Analysis: The applications were filed in respect of imports cleared at nil rate under a conditional exemption notification, where the applicants had declared nil duty in the bills of entry but later admitted liability after failing to fulfil the export obligation. The objection that the matter was outside settlement jurisdiction was rejected because the disclosure before the proper officer was only of nil duty liability at the time of import, whereas the later admission of the differential duty before the Commission constituted additional disclosure. The bond executed at import stage did not convert the assessment into one at tariff rate, and the statutory concept of case for settlement was held to relate to levy, assessment and collection on the basis of the bill of entry and not merely the bond.

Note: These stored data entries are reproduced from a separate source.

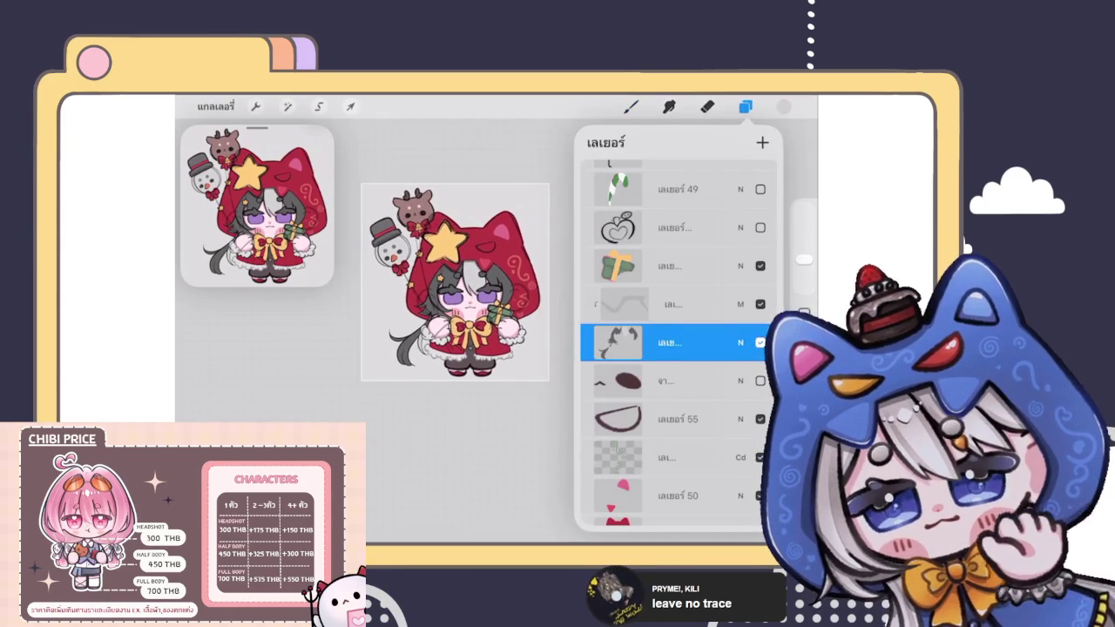
{"action": "scroll", "coordinate": [678, 340], "scroll_direction": "down", "scroll_amount": 2}
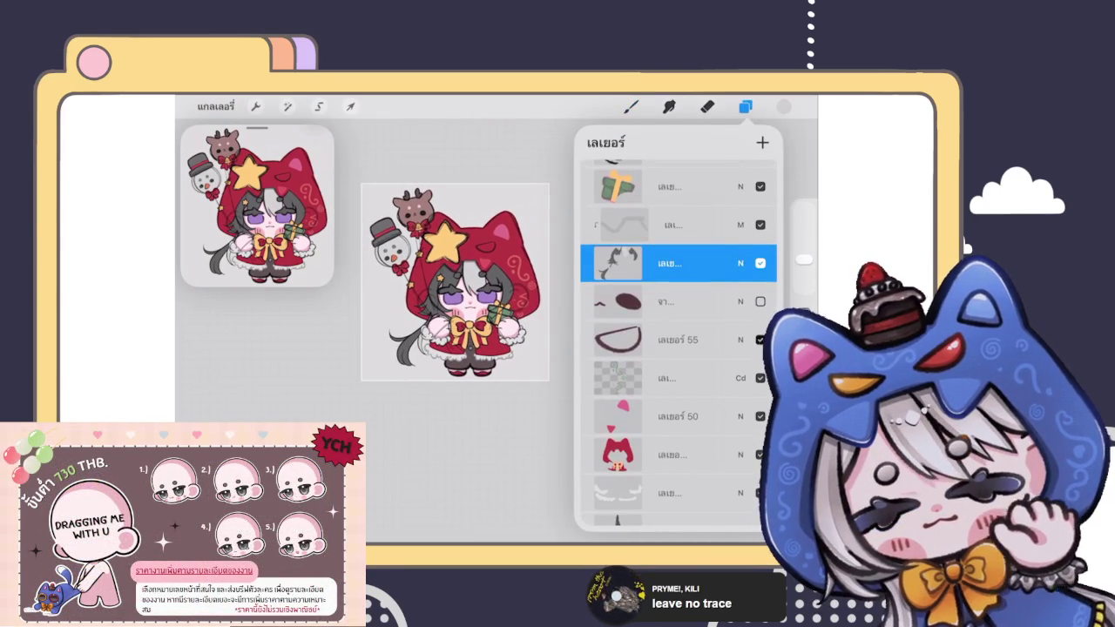
{"action": "left_click", "coordinate": [761, 339]}
{"action": "left_click", "coordinate": [760, 340]}
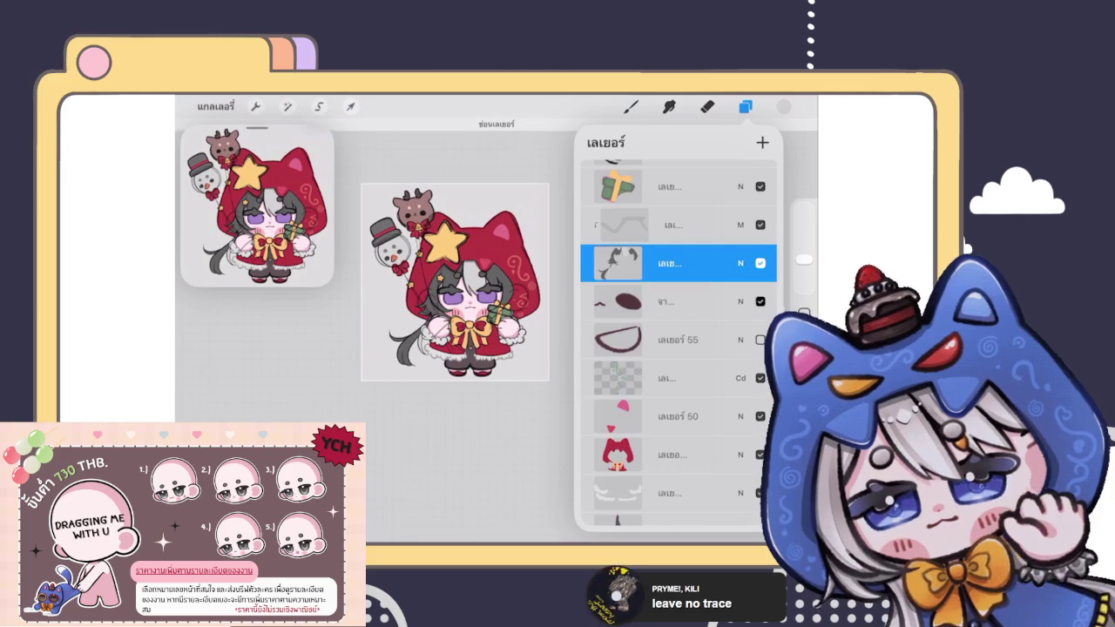
Step: Scroll through the layer list and make the '( )' curved-strokes layer active
{"action": "scroll", "coordinate": [677, 349], "scroll_direction": "down", "scroll_amount": 5}
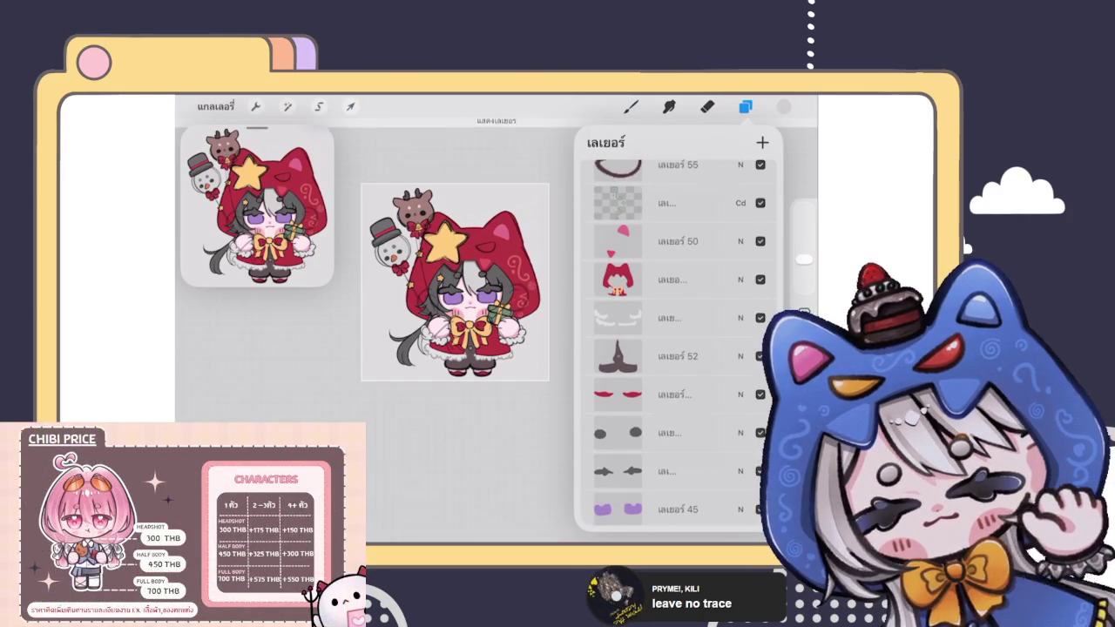
{"action": "scroll", "coordinate": [678, 348], "scroll_direction": "down", "scroll_amount": 3}
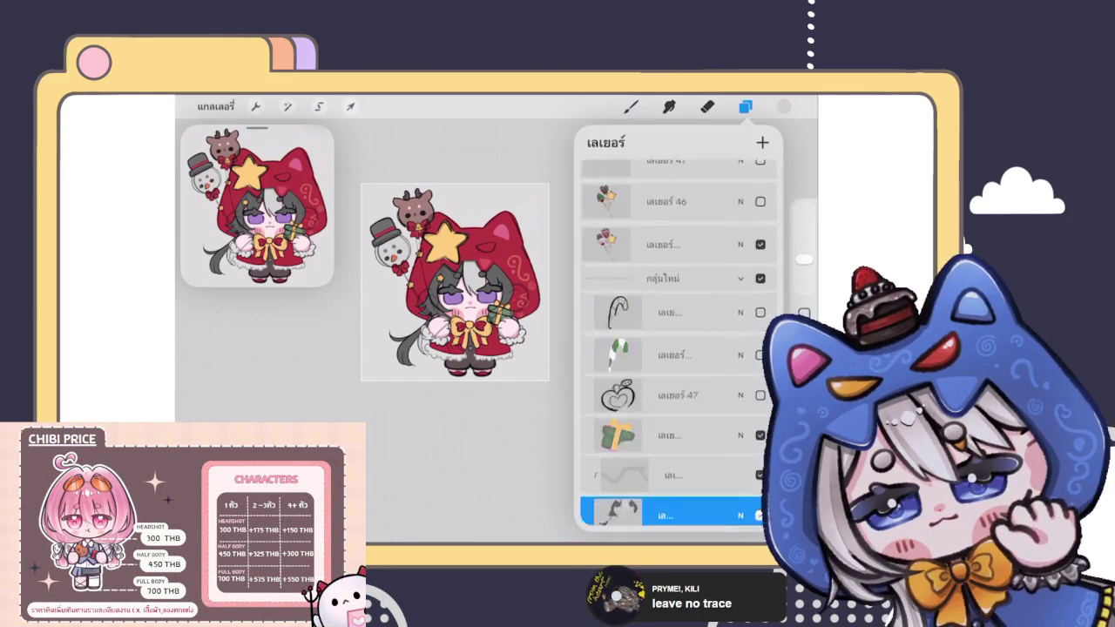
{"action": "scroll", "coordinate": [678, 348], "scroll_direction": "up", "scroll_amount": 5}
{"action": "scroll", "coordinate": [678, 349], "scroll_direction": "up", "scroll_amount": 1}
{"action": "scroll", "coordinate": [678, 348], "scroll_direction": "up", "scroll_amount": 1}
{"action": "scroll", "coordinate": [678, 348], "scroll_direction": "up", "scroll_amount": 1}
{"action": "scroll", "coordinate": [678, 349], "scroll_direction": "up", "scroll_amount": 1}
{"action": "scroll", "coordinate": [678, 349], "scroll_direction": "up", "scroll_amount": 1}
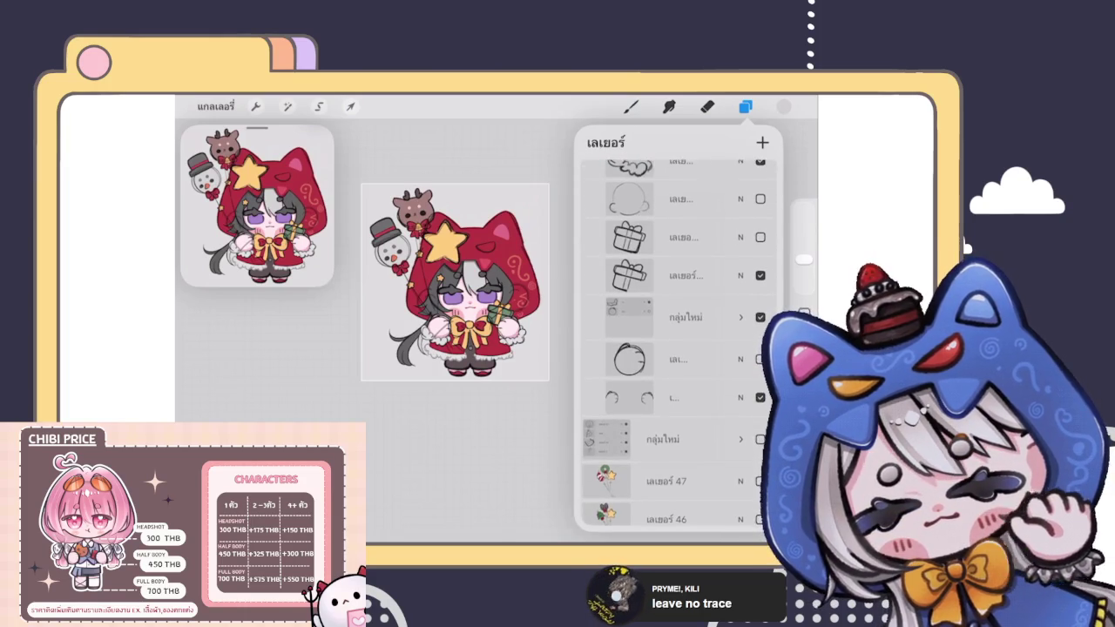
{"action": "scroll", "coordinate": [678, 349], "scroll_direction": "up", "scroll_amount": 3}
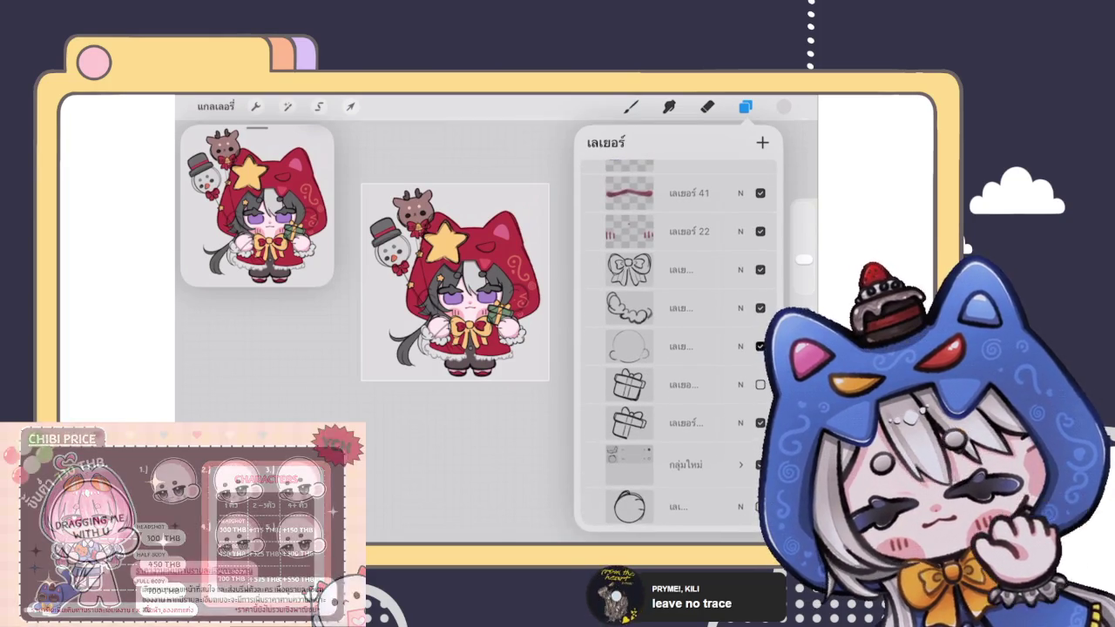
{"action": "scroll", "coordinate": [678, 348], "scroll_direction": "down", "scroll_amount": 5}
{"action": "scroll", "coordinate": [678, 349], "scroll_direction": "up", "scroll_amount": 2}
{"action": "scroll", "coordinate": [678, 349], "scroll_direction": "up", "scroll_amount": 2}
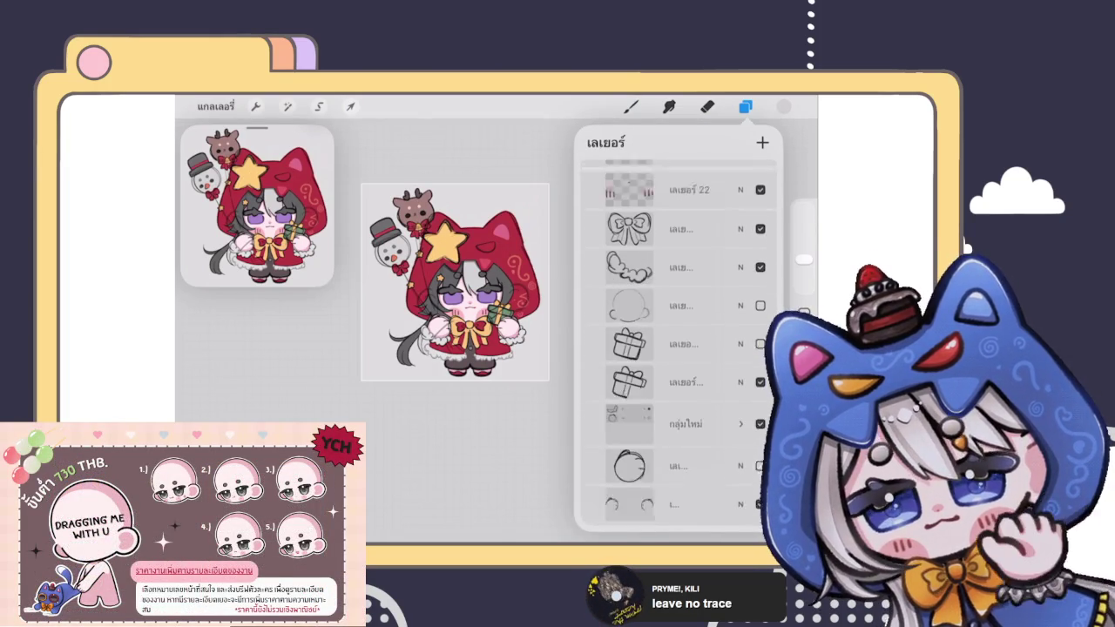
{"action": "scroll", "coordinate": [677, 348], "scroll_direction": "up", "scroll_amount": 1}
{"action": "scroll", "coordinate": [454, 282], "scroll_direction": "up", "scroll_amount": 5}
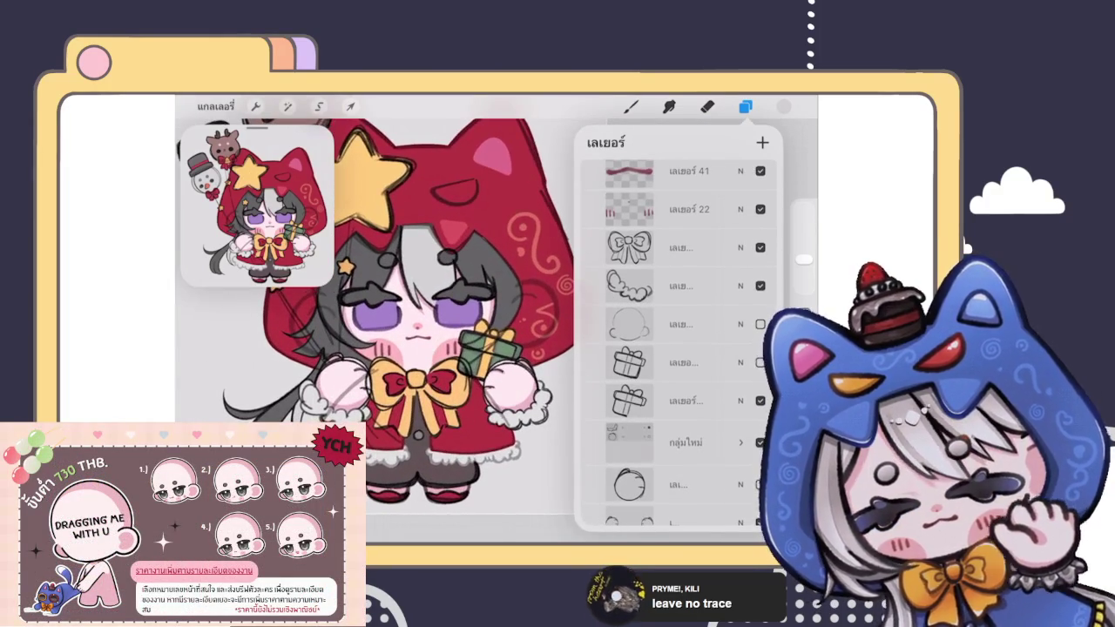
{"action": "scroll", "coordinate": [678, 349], "scroll_direction": "up", "scroll_amount": 5}
{"action": "scroll", "coordinate": [677, 349], "scroll_direction": "up", "scroll_amount": 5}
{"action": "scroll", "coordinate": [678, 349], "scroll_direction": "up", "scroll_amount": 2}
{"action": "left_click", "coordinate": [671, 397]}
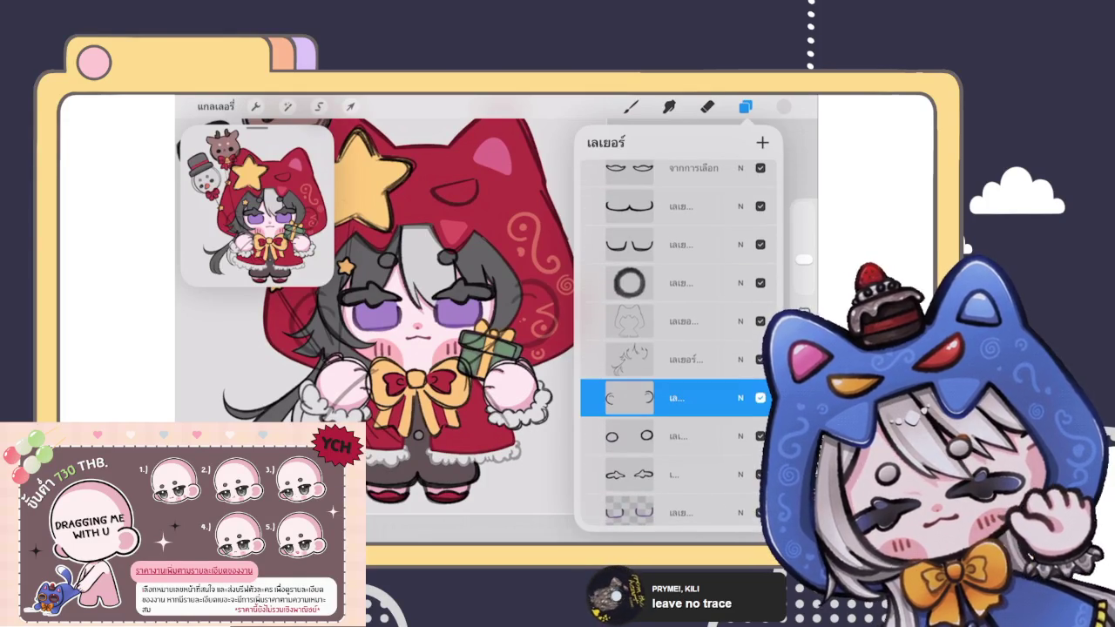
{"action": "scroll", "coordinate": [375, 313], "scroll_direction": "down", "scroll_amount": 5}
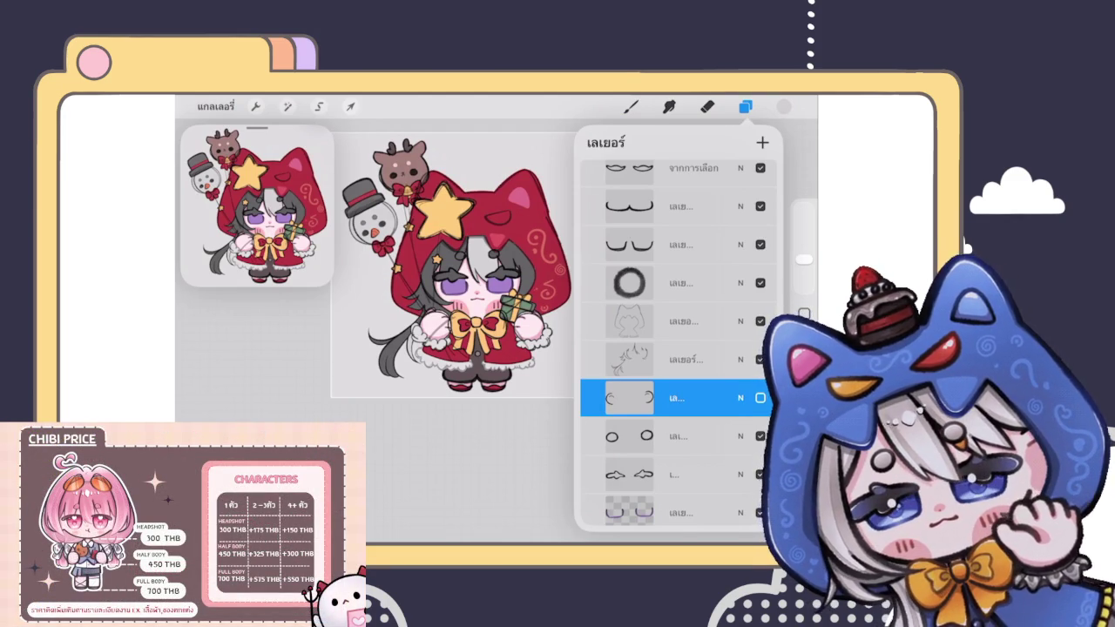
Step: Duplicate the sketch layer and hide the upper copy
{"action": "scroll", "coordinate": [677, 349], "scroll_direction": "down", "scroll_amount": 3}
{"action": "left_click", "coordinate": [679, 219]}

The Commission treated non-fulfilment of the notification conditions as giving rise to additional customs duty liability within the settlement framework.
Conclusion: The settlement applications were maintainable and were allowed to proceed under section 127C(1) of the Customs Act, with adjustment of the amount already deposited against the admitted liability and release of the seized goods on security, while the request for payment in instalments was declined.
Final Conclusion: The decision accepted settlement jurisdiction over the admitted differential customs duty arising from breach of conditional exemption requirements and granted partial relief by permitting the applications to continue with consequential duty adjustment and release of goods.
Ratio Decidendi: For settlement purposes, the relevant disclosure is the liability not earlier disclosed before the proper officer in the bill of entry proceedings, and a later admission of differential duty arising from non-fulfilment of a conditional exemption obligation can constitute a maintainable settlement case.